───── QUOTED PASSAGE

Archive for the ‘Message from M.A.C.’ Category

The November Man

Tuesday, September 2nd, 2014
The November Man

You should probably see THE NOVEMBER MAN, the new Pierce Brosnan espionage thriller. I attach the “probably” because for all its merits, Brosnan’s return to Bond territory is less than great. It’s a movie easy to damn with faint praise – “pretty good,” “not bad” – but for anyone who’s a fan of the Bond films, this is required viewing.

It’s a typically convoluted spy thriller, with Bourne-ish element and even Le Carre aspects, with strong if not mind-blowing action scenes. But what it mostly has to offer is Brosnan thumbing his nose at the Bond producers who let him go prematurely. Brosnan was excellent in his four Bond films, and not at all to blame for the unfortunate excesses of DIE ANOTHER DAY, which proved to be his final outing.

──────────

» THE REQUEST
Decide whether each statement agrees with the review of The November Man above, and give yes or no with the words from the review that settle it, quoted exactly. 1. Brosnan appeared in four Bond films. 2. The reviewer calls the movie great. 3. The reviewer holds Brosnan partly responsible for the excesses of Die Another Day.

───── PROVIDED MATERIAL

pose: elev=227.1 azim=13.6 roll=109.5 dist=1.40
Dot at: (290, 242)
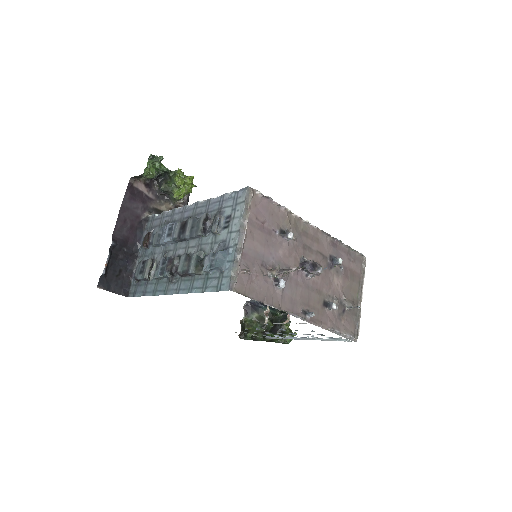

──────────

» SOLUTION
1. Yes: "Brosnan was excellent in his four Bond films"
2. No: "Brosnan’s return to Bond territory is less than great"
3. No: "not at all to blame for the unfortunate excesses of DIE ANOTHER DAY"